Saturday, September 19, 2015

Detective Comics #12

Speed Saunders is in a cross-genre tale here in the Mythic West. But aside from the pretty scenery and racism, the real lesson here is how long a fight can last in a comic book story -- 60 one-minute combat turns.

I thought Hideouts & Hoodlums needed fatigue rules for realism, and to keep combats from going on too long, but I didn't want to overdue it so there's only some minor penalties after too many consecutive turns. Past that, I did nothing with exhaustion, or setting a maximum number of turns you can fight. It looks like I made a good call.

Larry Steele finds out the danger of hanging out with people who have 100' deep pits ending in pools of lime behind their closet doors.  It's the fall that kills, doing 10d6 damage. Lime is dangerous, but not that dangerous; immersion would do maybe 1 point of damage per hour. The lime is clearly there just to remove evidence.
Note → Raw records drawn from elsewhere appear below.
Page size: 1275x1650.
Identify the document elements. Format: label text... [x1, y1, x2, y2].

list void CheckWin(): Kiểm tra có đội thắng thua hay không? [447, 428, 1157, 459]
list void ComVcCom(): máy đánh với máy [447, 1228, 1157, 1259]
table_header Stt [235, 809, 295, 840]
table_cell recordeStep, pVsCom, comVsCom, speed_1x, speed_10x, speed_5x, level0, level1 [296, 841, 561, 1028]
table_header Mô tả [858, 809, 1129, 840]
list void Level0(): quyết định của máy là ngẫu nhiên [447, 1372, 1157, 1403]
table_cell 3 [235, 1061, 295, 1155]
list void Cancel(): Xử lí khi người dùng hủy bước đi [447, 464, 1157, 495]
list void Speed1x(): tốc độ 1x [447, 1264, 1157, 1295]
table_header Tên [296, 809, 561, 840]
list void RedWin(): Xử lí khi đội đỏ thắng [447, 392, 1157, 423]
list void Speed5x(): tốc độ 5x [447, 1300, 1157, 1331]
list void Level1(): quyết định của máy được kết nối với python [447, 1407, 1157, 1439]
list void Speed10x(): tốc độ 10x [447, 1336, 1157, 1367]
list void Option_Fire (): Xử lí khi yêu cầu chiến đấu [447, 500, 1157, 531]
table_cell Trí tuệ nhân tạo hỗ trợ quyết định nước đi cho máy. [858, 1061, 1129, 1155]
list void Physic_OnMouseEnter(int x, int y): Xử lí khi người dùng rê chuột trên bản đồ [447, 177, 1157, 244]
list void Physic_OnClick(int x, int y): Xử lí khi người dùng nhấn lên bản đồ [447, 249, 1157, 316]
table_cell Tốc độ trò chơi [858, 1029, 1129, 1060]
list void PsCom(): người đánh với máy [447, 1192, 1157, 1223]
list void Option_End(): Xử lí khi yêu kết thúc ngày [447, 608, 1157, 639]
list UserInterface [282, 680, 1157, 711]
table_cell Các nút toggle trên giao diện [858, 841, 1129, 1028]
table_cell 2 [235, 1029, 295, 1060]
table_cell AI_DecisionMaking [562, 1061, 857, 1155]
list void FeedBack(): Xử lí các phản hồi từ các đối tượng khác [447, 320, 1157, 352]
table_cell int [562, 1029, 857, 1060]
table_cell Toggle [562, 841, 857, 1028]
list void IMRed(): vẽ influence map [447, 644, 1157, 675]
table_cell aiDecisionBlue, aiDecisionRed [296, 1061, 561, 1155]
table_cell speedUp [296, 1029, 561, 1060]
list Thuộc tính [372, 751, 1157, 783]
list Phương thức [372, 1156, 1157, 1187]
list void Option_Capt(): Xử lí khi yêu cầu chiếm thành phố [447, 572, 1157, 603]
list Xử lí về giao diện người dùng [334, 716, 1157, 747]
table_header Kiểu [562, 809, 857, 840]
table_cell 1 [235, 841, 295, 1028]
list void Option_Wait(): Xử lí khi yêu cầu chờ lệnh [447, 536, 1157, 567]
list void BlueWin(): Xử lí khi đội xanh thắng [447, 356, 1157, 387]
Here, Larry loses control of his car and crashes. Though Book III: Underworld & Metropolis Adventures has some guidelines for vehicular combat, I never wrote anything for car chases, or a mechanic for losing control of a car. My article on plane mishaps (The Trophy Case no. 8) comes closest and some of it might be applicable here, with some creative fudging.

The Slam Bradley story has an interesting twist -- there's a waterfall and no one falls down it!  The trope, of course, is that waterfalls never hurt anyone in stories, but it should.  There's also an interesting chase scene, with running across floating logs. I should think that's a lot tougher to do than it looks in the scene, maybe requiring a save vs. science at a -2 penalty?